* **Exercise requirements**:
Copy out the entries character for character, starting at their very first line and ending at the line that contains "Q0 = qSketchRegion(id", with both of those lines included.

• • • • •

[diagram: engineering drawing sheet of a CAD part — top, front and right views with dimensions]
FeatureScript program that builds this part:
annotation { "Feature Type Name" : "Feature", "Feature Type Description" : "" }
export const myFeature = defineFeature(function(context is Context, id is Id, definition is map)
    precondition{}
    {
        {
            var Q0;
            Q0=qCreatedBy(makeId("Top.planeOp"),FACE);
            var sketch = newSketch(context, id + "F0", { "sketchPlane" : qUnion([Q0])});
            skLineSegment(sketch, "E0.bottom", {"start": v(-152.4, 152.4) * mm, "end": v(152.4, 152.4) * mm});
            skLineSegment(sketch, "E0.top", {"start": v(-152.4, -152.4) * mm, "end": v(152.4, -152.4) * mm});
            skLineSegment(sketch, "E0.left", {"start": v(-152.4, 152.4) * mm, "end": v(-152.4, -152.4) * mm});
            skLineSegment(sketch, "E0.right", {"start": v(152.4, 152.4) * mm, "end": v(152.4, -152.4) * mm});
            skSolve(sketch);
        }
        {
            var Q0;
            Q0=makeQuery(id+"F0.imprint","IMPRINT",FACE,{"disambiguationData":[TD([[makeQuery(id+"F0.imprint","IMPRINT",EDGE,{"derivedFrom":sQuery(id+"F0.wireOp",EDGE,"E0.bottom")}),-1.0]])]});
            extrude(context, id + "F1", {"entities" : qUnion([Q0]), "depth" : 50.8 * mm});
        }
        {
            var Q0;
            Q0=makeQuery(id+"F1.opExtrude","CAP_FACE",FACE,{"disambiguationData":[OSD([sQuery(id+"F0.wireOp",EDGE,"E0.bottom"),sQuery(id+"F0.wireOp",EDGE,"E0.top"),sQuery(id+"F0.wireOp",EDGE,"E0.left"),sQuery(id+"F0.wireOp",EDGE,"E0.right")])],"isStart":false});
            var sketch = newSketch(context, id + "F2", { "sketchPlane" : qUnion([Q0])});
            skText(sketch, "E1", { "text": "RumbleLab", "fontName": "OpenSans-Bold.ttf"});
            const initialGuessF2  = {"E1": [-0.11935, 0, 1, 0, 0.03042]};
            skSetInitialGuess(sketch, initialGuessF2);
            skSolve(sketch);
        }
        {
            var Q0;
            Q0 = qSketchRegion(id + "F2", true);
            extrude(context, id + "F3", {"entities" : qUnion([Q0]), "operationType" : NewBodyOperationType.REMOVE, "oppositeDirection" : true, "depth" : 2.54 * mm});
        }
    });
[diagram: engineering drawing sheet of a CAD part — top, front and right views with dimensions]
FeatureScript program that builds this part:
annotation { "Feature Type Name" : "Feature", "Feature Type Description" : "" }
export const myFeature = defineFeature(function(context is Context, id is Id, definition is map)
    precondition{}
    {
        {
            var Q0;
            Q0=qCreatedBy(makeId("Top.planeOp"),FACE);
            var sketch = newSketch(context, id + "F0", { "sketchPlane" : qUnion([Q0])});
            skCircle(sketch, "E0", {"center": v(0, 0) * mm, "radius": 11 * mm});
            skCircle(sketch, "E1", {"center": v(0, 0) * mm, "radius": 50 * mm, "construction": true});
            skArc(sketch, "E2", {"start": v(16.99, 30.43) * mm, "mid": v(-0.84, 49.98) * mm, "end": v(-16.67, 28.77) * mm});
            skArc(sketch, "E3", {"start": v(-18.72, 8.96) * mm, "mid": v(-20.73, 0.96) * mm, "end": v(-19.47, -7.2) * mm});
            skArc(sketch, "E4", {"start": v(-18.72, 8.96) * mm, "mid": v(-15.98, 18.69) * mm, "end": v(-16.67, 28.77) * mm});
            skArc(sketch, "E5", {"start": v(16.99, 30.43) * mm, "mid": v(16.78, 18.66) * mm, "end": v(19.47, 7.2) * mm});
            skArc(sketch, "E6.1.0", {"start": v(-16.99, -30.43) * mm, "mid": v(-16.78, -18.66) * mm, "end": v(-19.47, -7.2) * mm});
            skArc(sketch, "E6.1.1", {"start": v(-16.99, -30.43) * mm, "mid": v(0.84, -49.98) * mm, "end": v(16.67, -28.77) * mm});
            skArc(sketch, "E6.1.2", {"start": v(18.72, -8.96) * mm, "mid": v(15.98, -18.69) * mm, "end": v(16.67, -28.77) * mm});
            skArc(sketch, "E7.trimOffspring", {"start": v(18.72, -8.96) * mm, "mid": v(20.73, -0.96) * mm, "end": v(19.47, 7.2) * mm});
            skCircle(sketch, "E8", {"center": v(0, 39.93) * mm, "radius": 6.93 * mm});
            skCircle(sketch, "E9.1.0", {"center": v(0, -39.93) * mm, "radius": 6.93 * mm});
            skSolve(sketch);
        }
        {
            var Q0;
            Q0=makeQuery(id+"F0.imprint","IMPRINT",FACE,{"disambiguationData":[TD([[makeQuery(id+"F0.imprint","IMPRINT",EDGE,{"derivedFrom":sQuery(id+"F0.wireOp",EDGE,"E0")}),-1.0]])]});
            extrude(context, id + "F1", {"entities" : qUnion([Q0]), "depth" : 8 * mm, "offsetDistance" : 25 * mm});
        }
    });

• • • • •

* **Output of the exercise**:
[diagram: engineering drawing sheet of a CAD part — top, front and right views with dimensions]
FeatureScript program that builds this part:
annotation { "Feature Type Name" : "Feature", "Feature Type Description" : "" }
export const myFeature = defineFeature(function(context is Context, id is Id, definition is map)
    precondition{}
    {
        {
            var Q0;
            Q0=qCreatedBy(makeId("Top.planeOp"),FACE);
            var sketch = newSketch(context, id + "F0", { "sketchPlane" : qUnion([Q0])});
            skLineSegment(sketch, "E0.bottom", {"start": v(-152.4, 152.4) * mm, "end": v(152.4, 152.4) * mm});
            skLineSegment(sketch, "E0.top", {"start": v(-152.4, -152.4) * mm, "end": v(152.4, -152.4) * mm});
            skLineSegment(sketch, "E0.left", {"start": v(-152.4, 152.4) * mm, "end": v(-152.4, -152.4) * mm});
            skLineSegment(sketch, "E0.right", {"start": v(152.4, 152.4) * mm, "end": v(152.4, -152.4) * mm});
            skSolve(sketch);
        }
        {
            var Q0;
            Q0=makeQuery(id+"F0.imprint","IMPRINT",FACE,{"disambiguationData":[TD([[makeQuery(id+"F0.imprint","IMPRINT",EDGE,{"derivedFrom":sQuery(id+"F0.wireOp",EDGE,"E0.bottom")}),-1.0]])]});
            extrude(context, id + "F1", {"entities" : qUnion([Q0]), "depth" : 50.8 * mm});
        }
        {
            var Q0;
            Q0=makeQuery(id+"F1.opExtrude","CAP_FACE",FACE,{"disambiguationData":[OSD([sQuery(id+"F0.wireOp",EDGE,"E0.bottom"),sQuery(id+"F0.wireOp",EDGE,"E0.top"),sQuery(id+"F0.wireOp",EDGE,"E0.left"),sQuery(id+"F0.wireOp",EDGE,"E0.right")])],"isStart":false});
            var sketch = newSketch(context, id + "F2", { "sketchPlane" : qUnion([Q0])});
            skText(sketch, "E1", { "text": "RumbleLab", "fontName": "OpenSans-Bold.ttf"});
            const initialGuessF2  = {"E1": [-0.11935, 0, 1, 0, 0.03042]};
            skSetInitialGuess(sketch, initialGuessF2);
            skSolve(sketch);
        }
        {
            var Q0;
            Q0 = qSketchRegion(id + "F2", true);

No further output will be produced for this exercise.